This week, Mark has started sending me some old scanned photos and documents that his mother has about Rasmus and the family in general. He even claimed to have a photo of my parents and me when I was about five years old. I didn’t believe him, of course, but sure enough, he sent it to me and there I was, cute as a button!

This excerpt from Mark’s email is particularly interesting:

As I recall, your great grandfather was Halfdan Rasmussen, brother to my grandfather, John Martin Rasmussen (Johannes, in Norway). In my grandfather’s old papers, I have found a letter from an attorney, written to my grandfather, that explains the trial of a young Halfdan Rasmussen when he was accused of stealing a ring from the home of his employer and then selling it to a merchant in town. The case was thrown out by the judge due to lack of supporting evidence. It is an interesting account – I will scan the document soon and send it to you.

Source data
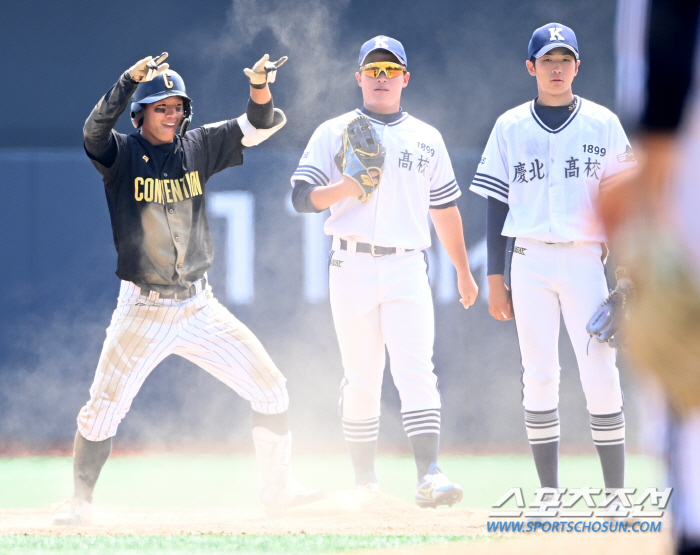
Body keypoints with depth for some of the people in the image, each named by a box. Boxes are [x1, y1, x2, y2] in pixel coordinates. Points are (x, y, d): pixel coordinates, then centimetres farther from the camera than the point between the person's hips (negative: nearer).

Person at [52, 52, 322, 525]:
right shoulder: (120, 154, -5)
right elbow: (95, 129, -27)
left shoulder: (198, 148, 5)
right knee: (104, 409, -8)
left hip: (200, 308, 4)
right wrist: (132, 79, -40)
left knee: (270, 388, 3)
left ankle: (277, 487, 16)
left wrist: (260, 90, -22)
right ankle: (80, 501, 9)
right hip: (143, 310, -4)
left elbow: (259, 126, 0)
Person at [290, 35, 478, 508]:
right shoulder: (334, 134, 8)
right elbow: (302, 198, 0)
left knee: (416, 370, -15)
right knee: (361, 380, 2)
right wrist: (347, 188, -19)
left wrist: (463, 272, 21)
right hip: (352, 268, -1)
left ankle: (430, 475, -25)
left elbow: (445, 208, 22)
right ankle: (365, 483, 12)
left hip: (407, 267, 1)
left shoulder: (426, 139, 16)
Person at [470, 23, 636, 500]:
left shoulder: (603, 125, 6)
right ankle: (549, 494, 5)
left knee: (601, 377, -8)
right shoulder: (511, 128, 8)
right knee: (540, 378, 0)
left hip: (585, 260, -1)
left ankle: (616, 494, -4)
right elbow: (497, 204, 9)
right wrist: (495, 277, 3)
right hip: (530, 260, 1)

== Study questions ==
(1) Print the passage from the family history text word for word, starting at "This week, Mark" and ending at "as a button!".
(2) Proceed with the family history text from the point where it stops.

== Exercise results ==
(1)
This week, Mark has started sending me some old scanned photos and documents that his mother has about Rasmus and the family in general. He even claimed to have a photo of my parents and me when I was about five years old. I didn’t believe him, of course, but sure enough, he sent it to me and there I was, cute as a button!

(2)
You will see that there are papers quite old – one of which appears to be dated to 1887 in a document addressed to Rasmus. If you or anyone you know can translate the Norwegian, we will have great success in the understanding of what these documents mean.

I have learned that Rasmus was not permitted to be ordained by the one of the synods of the Norwegian Lutheran Church because he lacked the proper educational preparation. I believe it was the Hauge synod that eventually accepted him and consequently ordained him into the ministry to serve many rural churches and groups of Lutheran Norwegians in the wilderness of the Dakotas.


Rasmus and Ingeborg Rasmussen

Rasmus and his wife, Ingeborg. These are my great-great-grandparents. Look at the size of his hands!!

Rasmus and Ingeborg Rasmussen

Rasmus and Ingeborg again. He’s in the same chair, but looking a little older, as in the photo that I already had of him.

Halfdan Rasmussen

Halfdan Rasmussen, Rasmus’ son. This is my great-grandfather. I had that puffed-out tie look going on at my wedding.

Ruth Seversen

Ruth Seversen, Halfdan’s future wife. Look at that gorgeous Scandinavian skin and eyes. My great-grandmother.

Ruth, Halfdan, and Glen Rasmussen

Halfdan, Ruth, and their adorable little son, Glen, my grandfather.

Ruth and Glen Rasmussen

My grandfather, Glen Rasmussen, and his sister, Ruth. I think this is my favorite photo on this page. What a good looking kid!

Sten Seversen Family

My great-grandmother, Ruth, and her family.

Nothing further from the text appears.